WORK REQUEST A
Identify every line in the records below that contains the string "Okulu", and copy each of those lines. Matching is case-sensitive.

PROVIDED PASSAGE
--------------------

# Uncertainties and Fitting

In [None]:
import pandas
import math
import matplotlib.pyplot as plt
from random import seed
from random import random
from random import gauss
import numpy as np
from scipy.optimize import curve_fit

**Counting Uncertainties**

Here we're going to generate *ndatasets* of size *ntries* of random numbers distributed according to a Gaussian with $\mu = 0$ and $\sigma = 1$.  The distinction between *ndatasets* and *ntries* is artifical; we're really just generating *ndatasets x ntries* random numbers.  We're going to treat them as separate datasets though and see if we can understand how the datasets compare to each other.

--------------------

MATERIALS PROVIDED
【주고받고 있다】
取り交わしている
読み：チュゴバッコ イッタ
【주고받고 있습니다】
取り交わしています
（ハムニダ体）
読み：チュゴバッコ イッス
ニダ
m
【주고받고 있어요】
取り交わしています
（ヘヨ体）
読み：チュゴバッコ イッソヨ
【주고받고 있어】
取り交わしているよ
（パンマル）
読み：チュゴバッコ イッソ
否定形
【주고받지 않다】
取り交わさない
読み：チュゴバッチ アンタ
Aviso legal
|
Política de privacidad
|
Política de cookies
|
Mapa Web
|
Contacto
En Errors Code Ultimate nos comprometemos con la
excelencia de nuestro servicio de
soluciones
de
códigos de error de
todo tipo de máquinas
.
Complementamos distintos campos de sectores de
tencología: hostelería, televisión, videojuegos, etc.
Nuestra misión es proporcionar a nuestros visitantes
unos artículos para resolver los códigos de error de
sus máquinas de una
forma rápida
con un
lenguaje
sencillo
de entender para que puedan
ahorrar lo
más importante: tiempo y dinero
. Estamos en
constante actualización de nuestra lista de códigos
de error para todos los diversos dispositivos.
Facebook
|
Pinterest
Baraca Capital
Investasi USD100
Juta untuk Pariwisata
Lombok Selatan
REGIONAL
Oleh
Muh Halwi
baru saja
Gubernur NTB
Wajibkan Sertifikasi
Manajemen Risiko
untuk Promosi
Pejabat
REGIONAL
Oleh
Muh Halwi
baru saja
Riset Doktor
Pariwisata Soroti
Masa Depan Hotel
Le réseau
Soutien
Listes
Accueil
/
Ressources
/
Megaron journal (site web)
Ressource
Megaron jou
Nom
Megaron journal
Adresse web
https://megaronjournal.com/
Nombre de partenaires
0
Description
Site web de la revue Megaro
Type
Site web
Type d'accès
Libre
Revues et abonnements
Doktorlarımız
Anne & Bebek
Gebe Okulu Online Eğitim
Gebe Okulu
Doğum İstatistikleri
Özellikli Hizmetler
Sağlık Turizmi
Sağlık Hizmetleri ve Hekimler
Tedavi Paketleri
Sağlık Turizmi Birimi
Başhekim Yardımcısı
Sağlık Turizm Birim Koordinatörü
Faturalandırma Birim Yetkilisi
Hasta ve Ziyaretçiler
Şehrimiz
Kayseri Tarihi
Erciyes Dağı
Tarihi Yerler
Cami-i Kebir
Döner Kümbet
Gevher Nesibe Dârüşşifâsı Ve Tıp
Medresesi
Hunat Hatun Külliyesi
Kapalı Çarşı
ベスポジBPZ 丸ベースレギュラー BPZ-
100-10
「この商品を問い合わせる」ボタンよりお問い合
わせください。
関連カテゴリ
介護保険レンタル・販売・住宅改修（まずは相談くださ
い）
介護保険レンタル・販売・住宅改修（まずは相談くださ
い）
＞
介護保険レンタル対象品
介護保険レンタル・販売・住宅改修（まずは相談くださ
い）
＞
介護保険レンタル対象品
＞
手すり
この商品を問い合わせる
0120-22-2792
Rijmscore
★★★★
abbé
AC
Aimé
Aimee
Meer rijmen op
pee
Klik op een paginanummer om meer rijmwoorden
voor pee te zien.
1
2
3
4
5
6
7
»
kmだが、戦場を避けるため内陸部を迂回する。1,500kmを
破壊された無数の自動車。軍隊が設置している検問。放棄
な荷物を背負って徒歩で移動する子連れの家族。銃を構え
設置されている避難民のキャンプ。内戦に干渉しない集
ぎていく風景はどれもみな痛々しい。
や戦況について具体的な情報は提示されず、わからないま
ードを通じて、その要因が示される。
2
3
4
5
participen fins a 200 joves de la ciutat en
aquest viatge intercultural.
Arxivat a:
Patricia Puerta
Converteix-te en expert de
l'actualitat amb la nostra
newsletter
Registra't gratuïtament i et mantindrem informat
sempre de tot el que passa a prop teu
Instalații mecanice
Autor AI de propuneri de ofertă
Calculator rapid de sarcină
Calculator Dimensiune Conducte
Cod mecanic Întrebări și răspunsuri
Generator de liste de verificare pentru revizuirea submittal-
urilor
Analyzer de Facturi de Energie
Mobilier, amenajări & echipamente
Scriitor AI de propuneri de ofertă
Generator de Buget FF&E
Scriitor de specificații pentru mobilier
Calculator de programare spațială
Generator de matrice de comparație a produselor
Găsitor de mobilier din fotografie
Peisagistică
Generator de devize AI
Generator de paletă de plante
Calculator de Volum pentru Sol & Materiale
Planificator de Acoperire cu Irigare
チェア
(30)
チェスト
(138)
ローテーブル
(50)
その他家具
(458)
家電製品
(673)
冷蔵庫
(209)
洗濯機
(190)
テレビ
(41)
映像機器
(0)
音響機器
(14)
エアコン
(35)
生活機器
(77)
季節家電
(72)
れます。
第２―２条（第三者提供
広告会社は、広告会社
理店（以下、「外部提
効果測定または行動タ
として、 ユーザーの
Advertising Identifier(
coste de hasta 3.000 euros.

--------------------

WORK REQUEST B
Reproduce the part of the notebook on uncertainties and fitting that starts with "Here we're going" and goes on through "to each other.", word for word.

FINAL ANSWER A
Gebe Okulu Online Eğitim
Gebe Okulu

FINAL ANSWER B
Here we're going to generate *ndatasets* of size *ntries* of random numbers distributed according to a Gaussian with $\mu = 0$ and $\sigma = 1$.  The distinction between *ndatasets* and *ntries* is artifical; we're really just generating *ndatasets x ntries* random numbers.  We're going to treat them as separate datasets though and see if we can understand how the datasets compare to each other.